The stratospheric rates Kelker was charged are almost standard for the payday lending industry. Rates on the loans average about 350 percent nationwide. The industry, which draws billions of dollars out of poor communities each year, has largely evaded regulation and oversight around the country in part by undermining state-level efforts to police their activities or ban their business model. Several states are weighing reform packages of varying strength, and the Consumer Financial Protection Bureau is starting to scrutinize these companies on a federal level.

That agency won an unprecedented settlement with another payday lender back in the fall that returned millions of dollars to abused borrowers in Ohio. The Ohio settlement and this month’s deal in Montana are some of the first major setbacks that short-term high-interest lenders have faced.
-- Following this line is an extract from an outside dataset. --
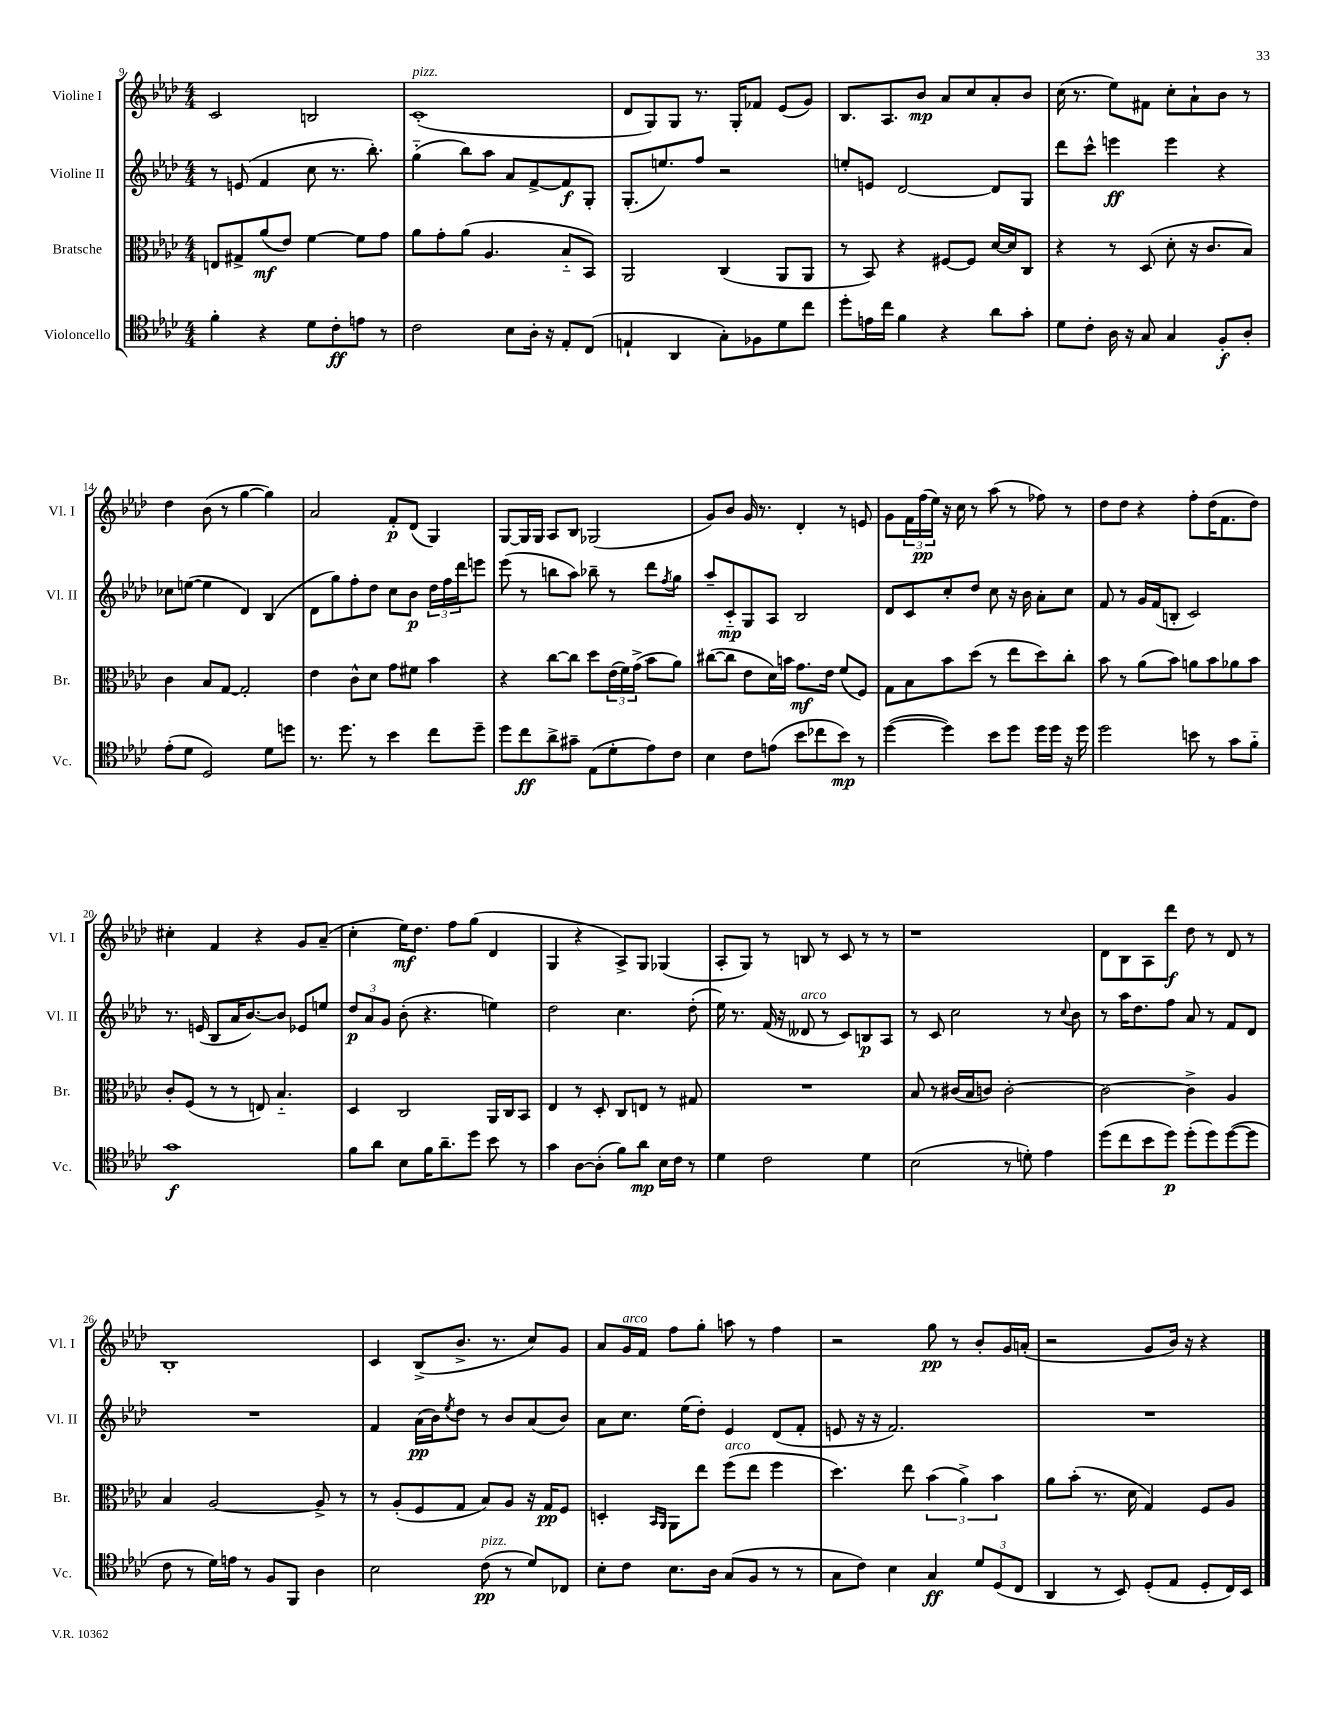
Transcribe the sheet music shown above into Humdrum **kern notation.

The industry’s campaign donations have helped stymie previous crackdown attempts around the country, not only keeping usury laws off the books in more than two-thirds of the states but even convincing lawmakers in Pennsylvania to propose a rollback of that state’s ban on payday lenders.

The industry’s defenders say that the companies thrive because people have a genuine need for quick cash. With wages slack, costs of living high, and reputable banks abandoning the poorest communities, the conditions are ripe for the kind of financial desperation that would lead someone to pay $520 in fees and interest just to borrow $375. But predatory private companies aren’t the only way to meet that need. The U.S. Postal Service could provide basic banking services to those same clients at a tenth of the cost, pushing abusive lenders out of business and closing the mail agency’s budget holes in one fell swoop.